▸ **WHAT YOU WILL DO**
Note how many lines of the material that follows include the string "text", and state only that number.

▸ **INPUT RECORDS**
____________

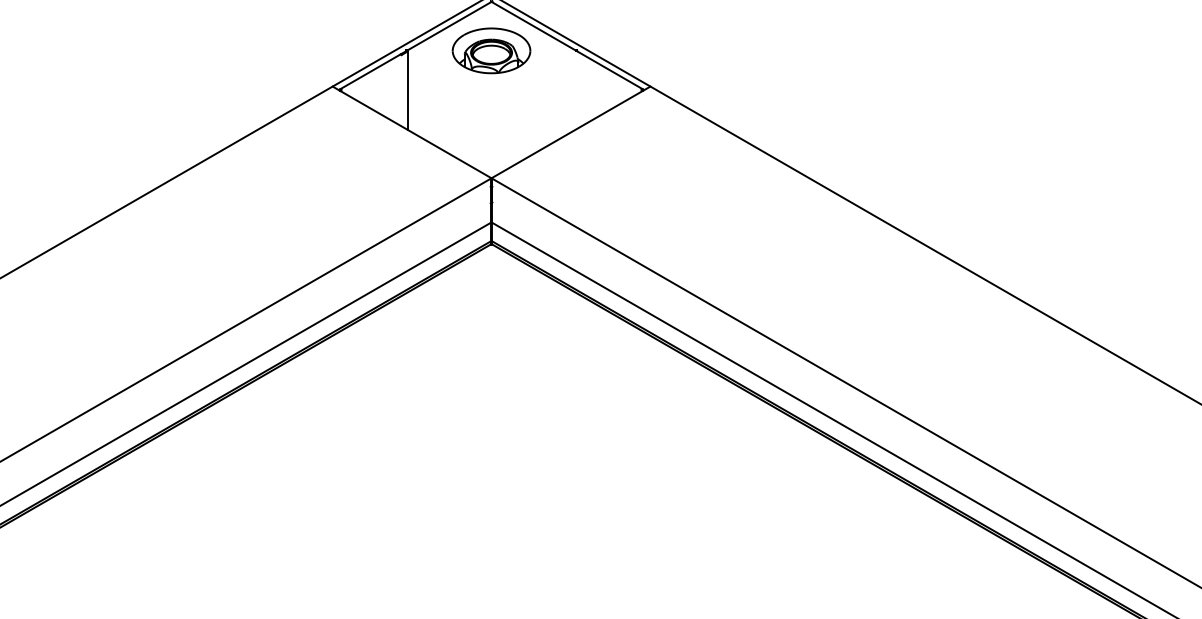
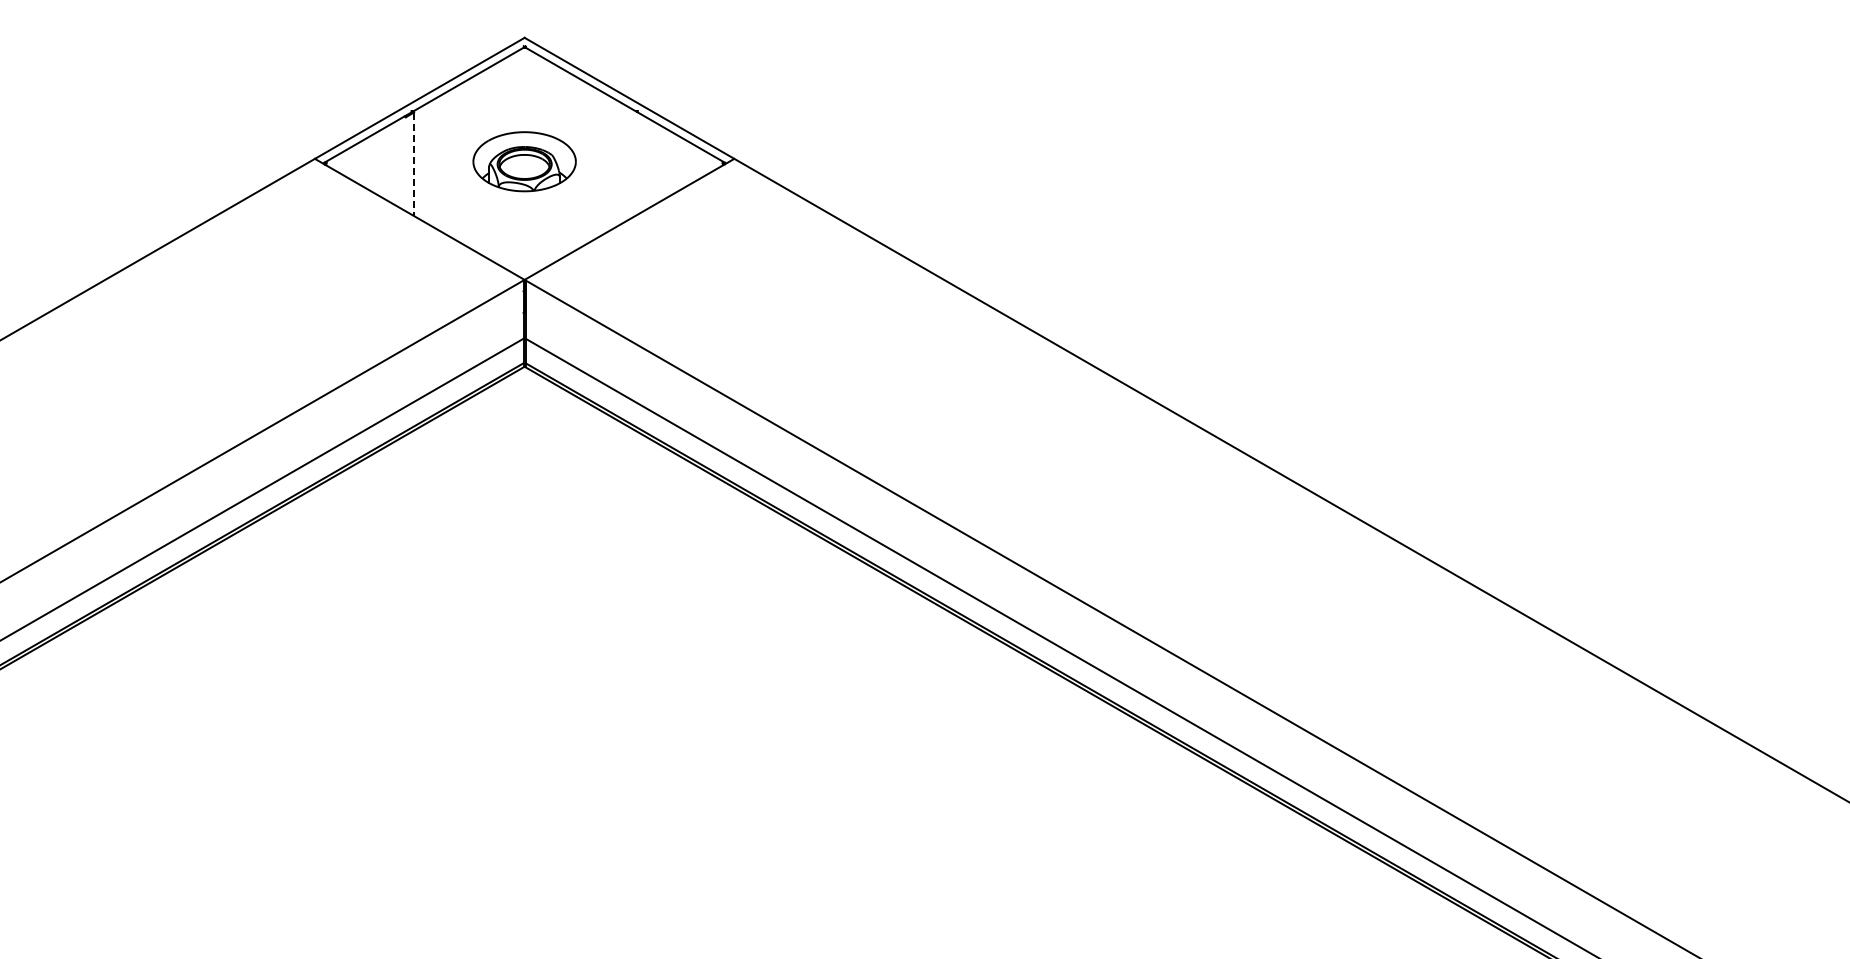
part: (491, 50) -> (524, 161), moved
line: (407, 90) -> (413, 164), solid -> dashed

____________

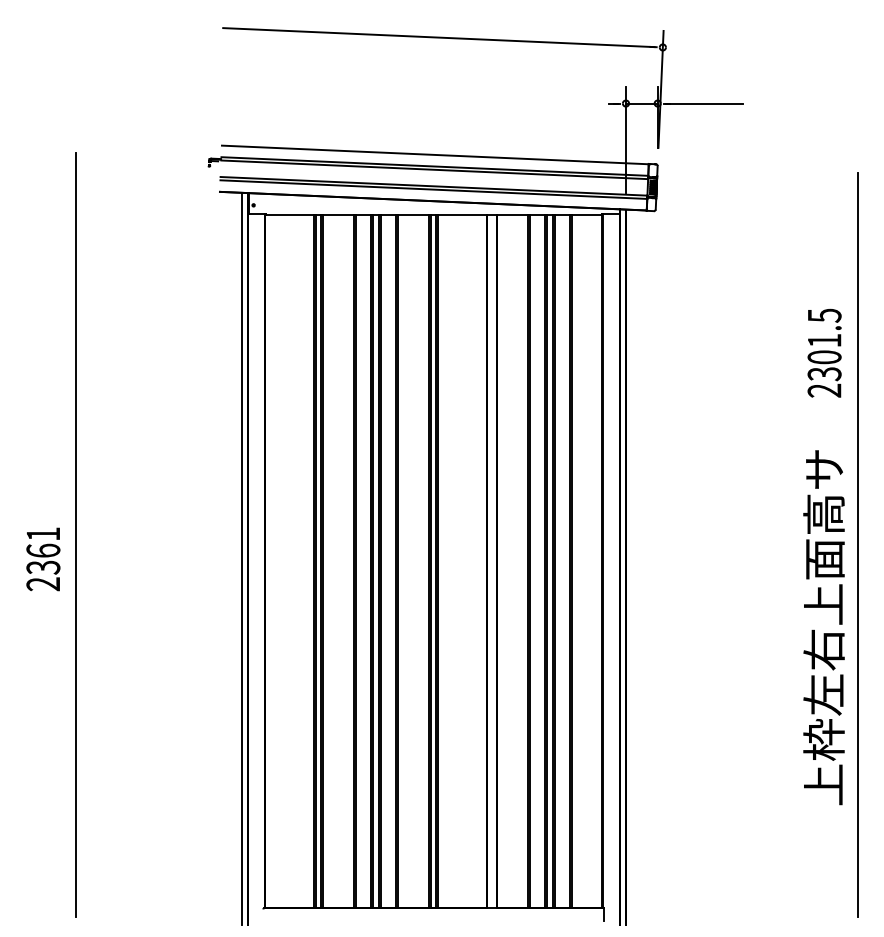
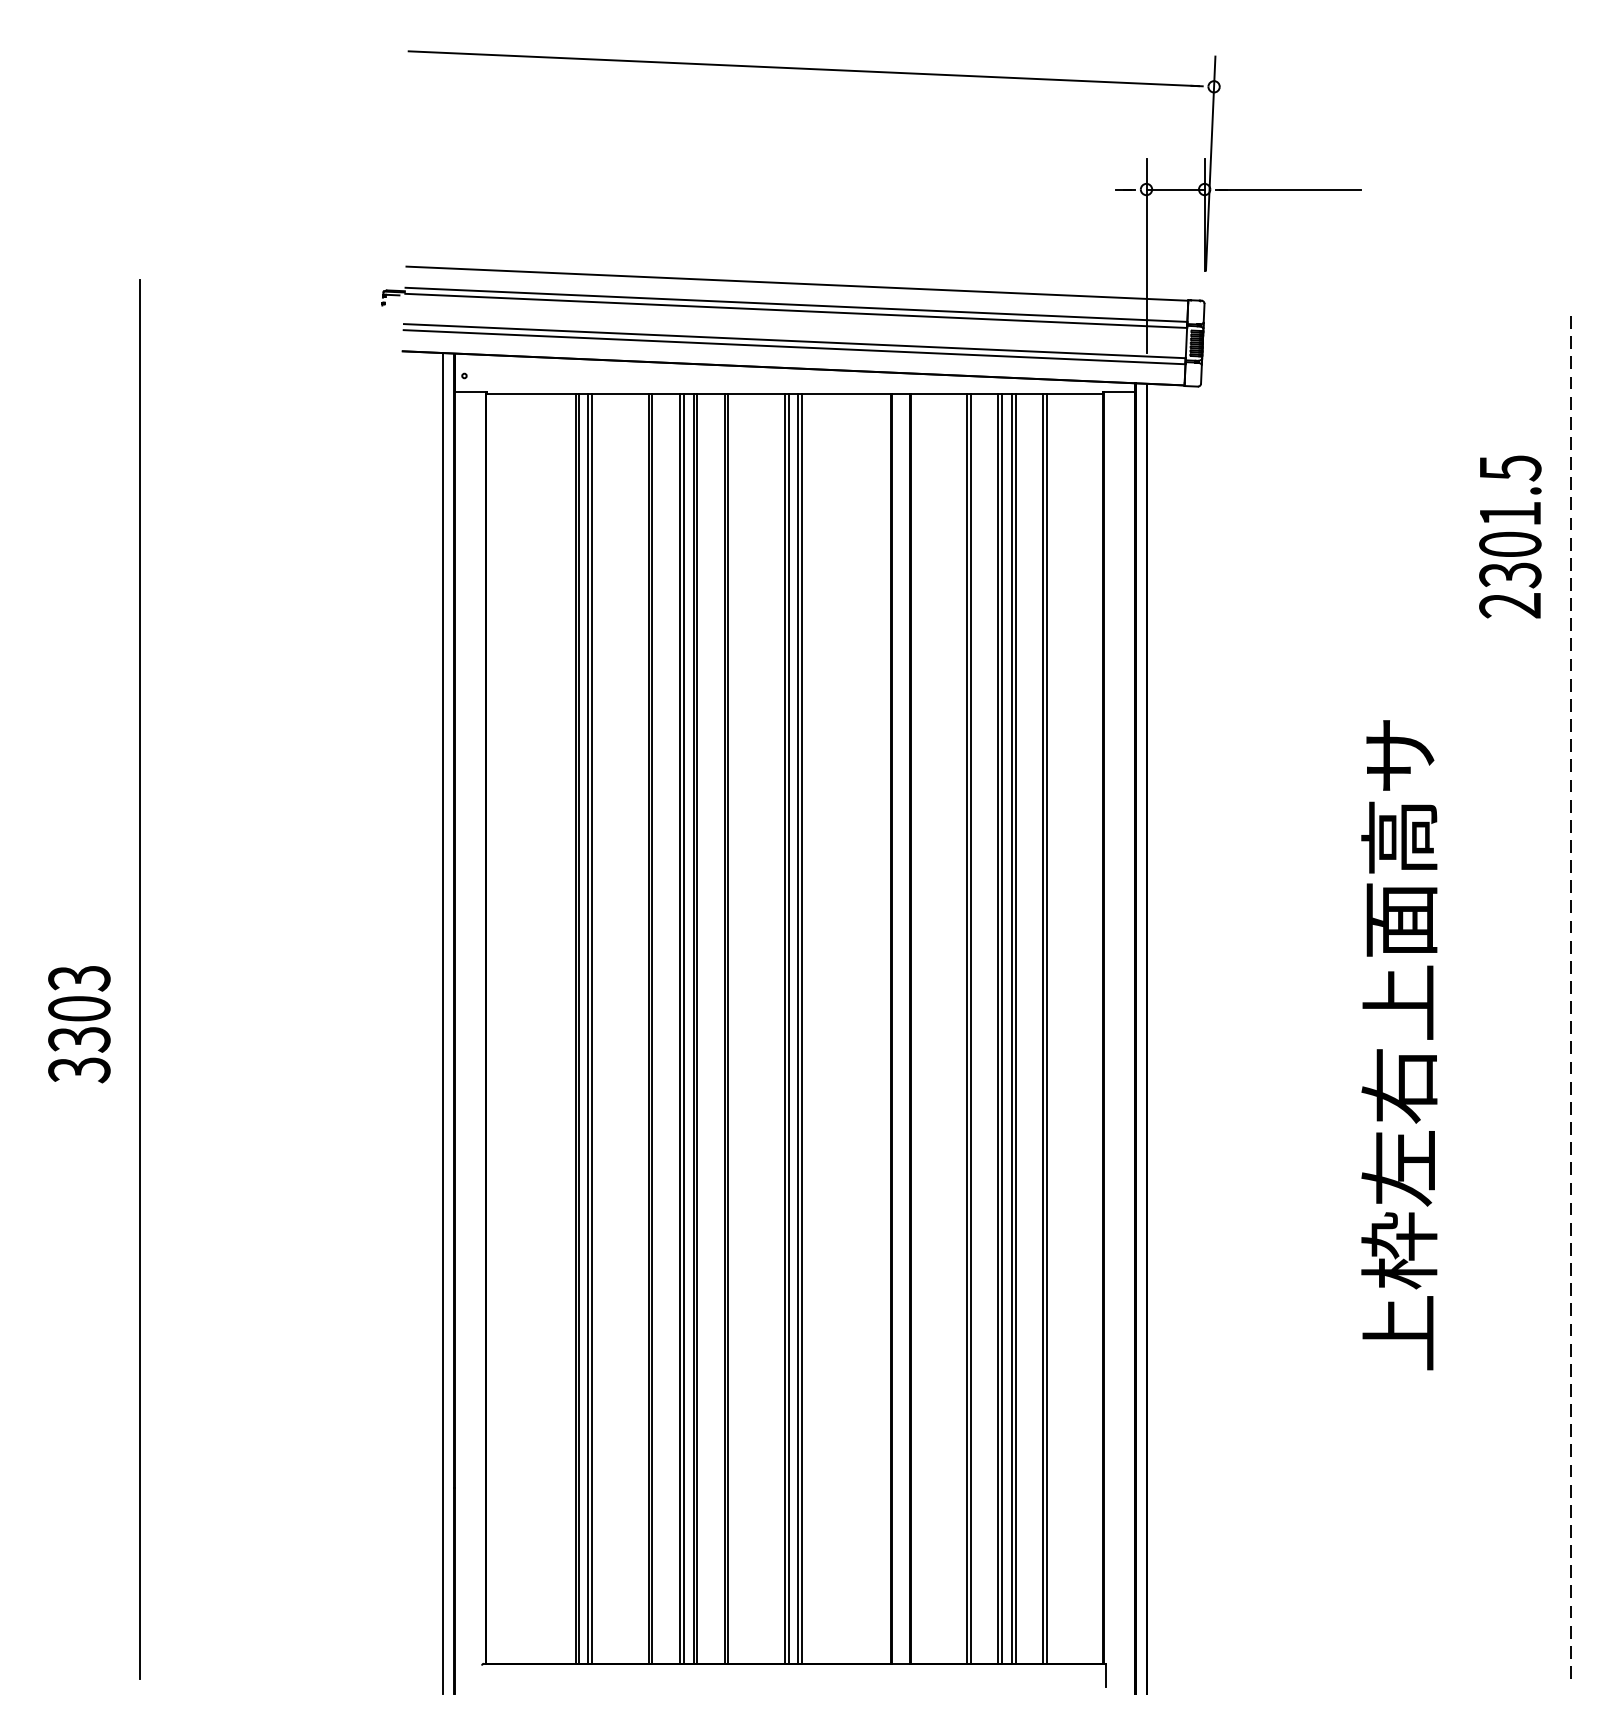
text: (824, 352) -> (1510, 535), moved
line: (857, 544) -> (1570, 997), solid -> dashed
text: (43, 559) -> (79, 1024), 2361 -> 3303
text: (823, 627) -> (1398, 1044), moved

____________

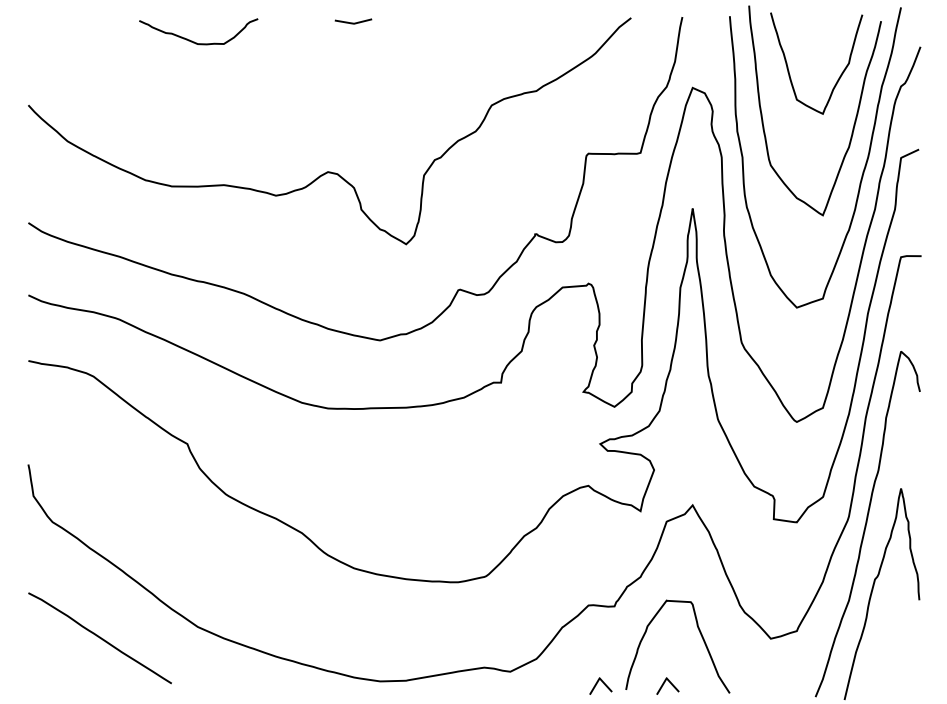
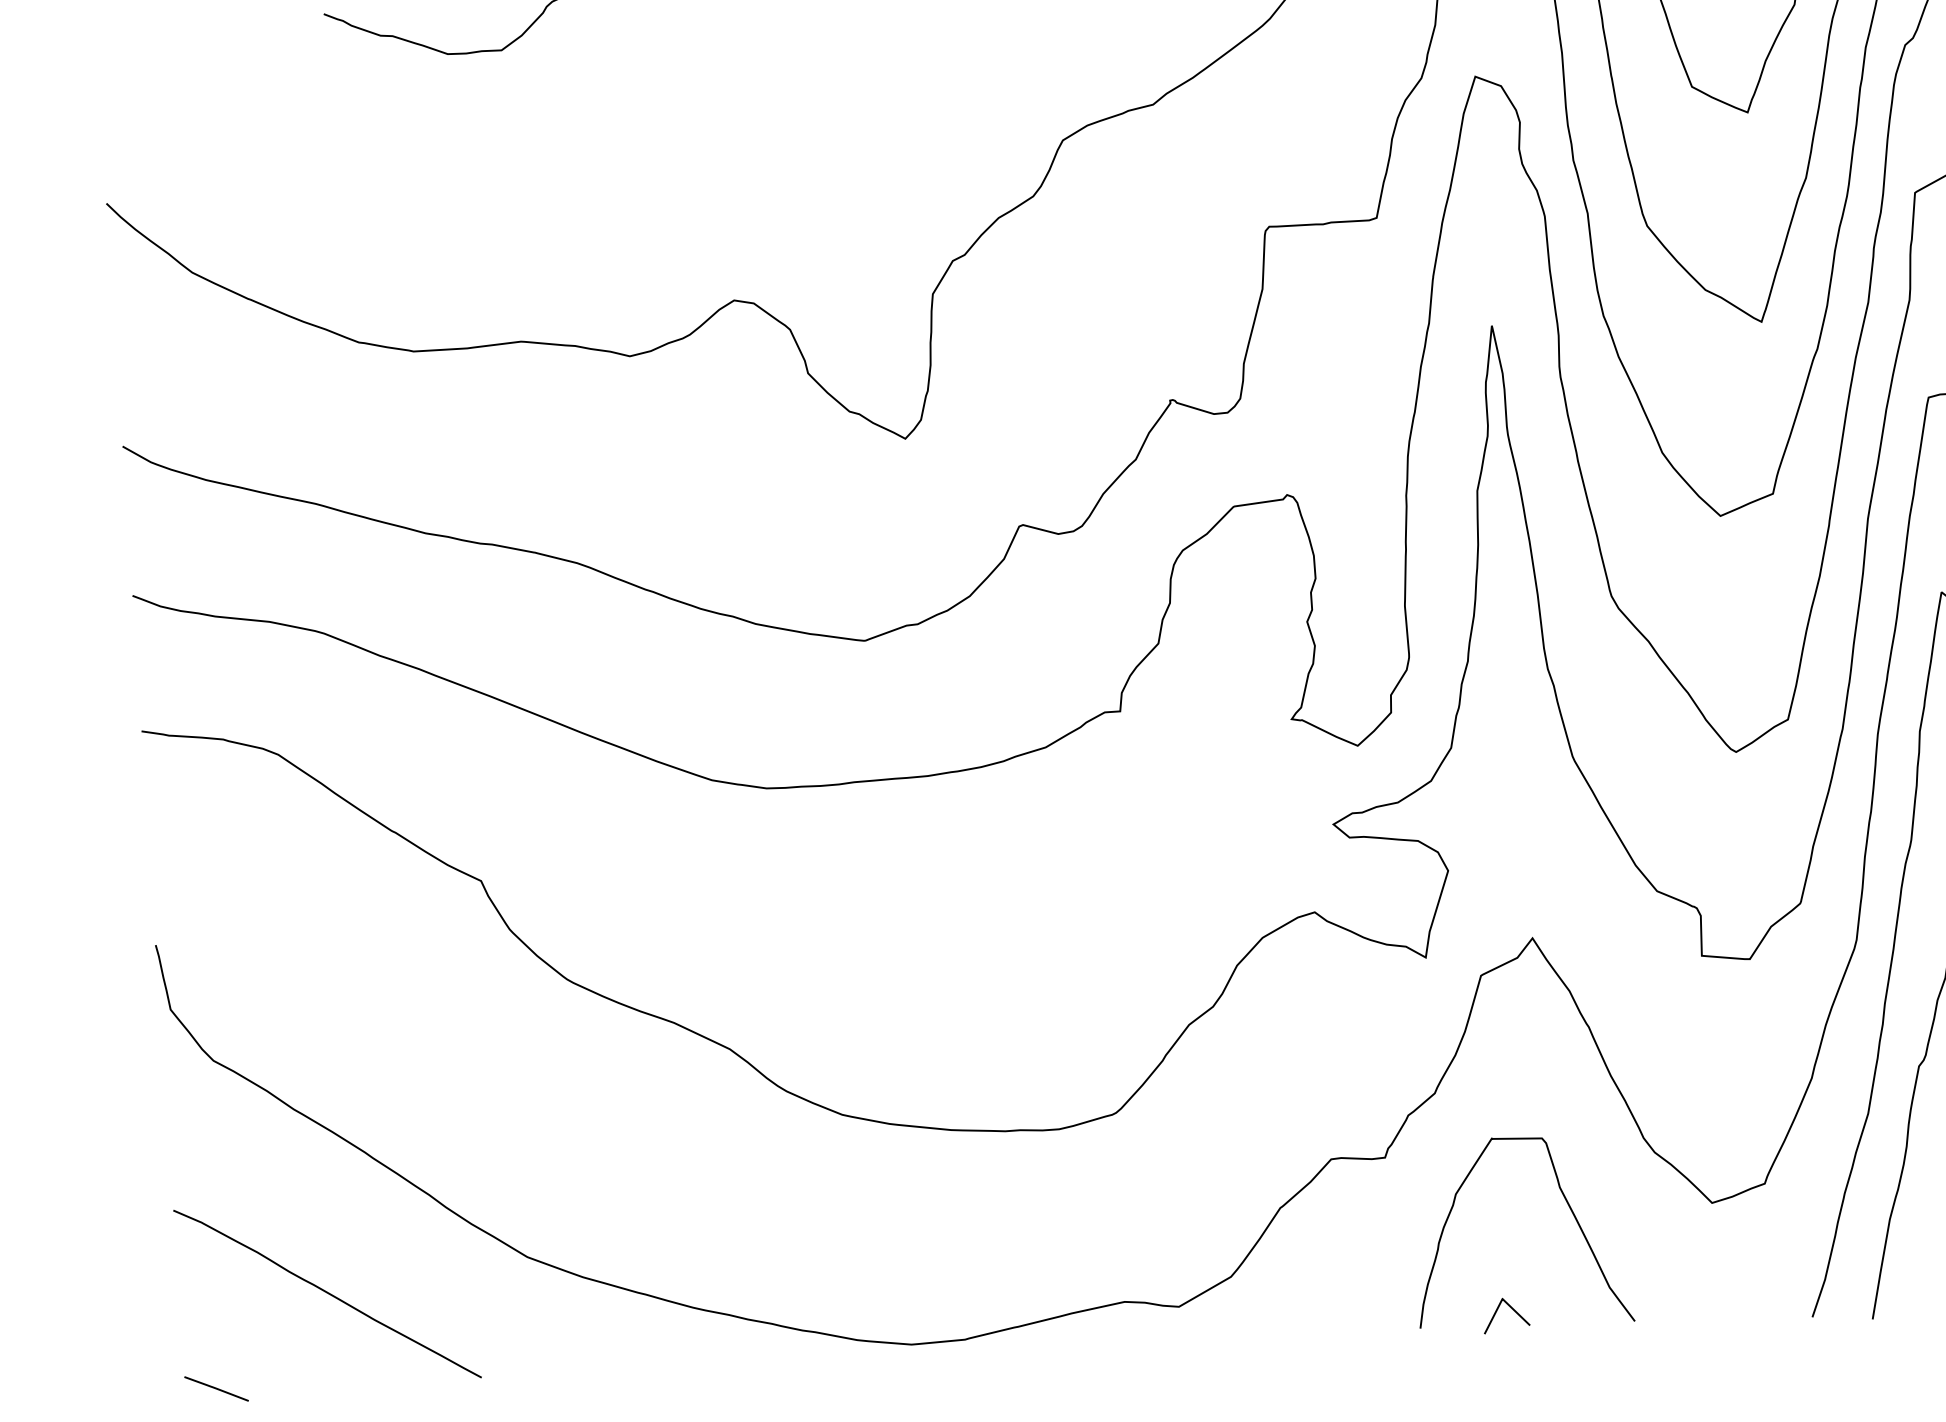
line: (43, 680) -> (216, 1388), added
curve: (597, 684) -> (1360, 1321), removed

____________

▸ **WORKED SOLUTION**
3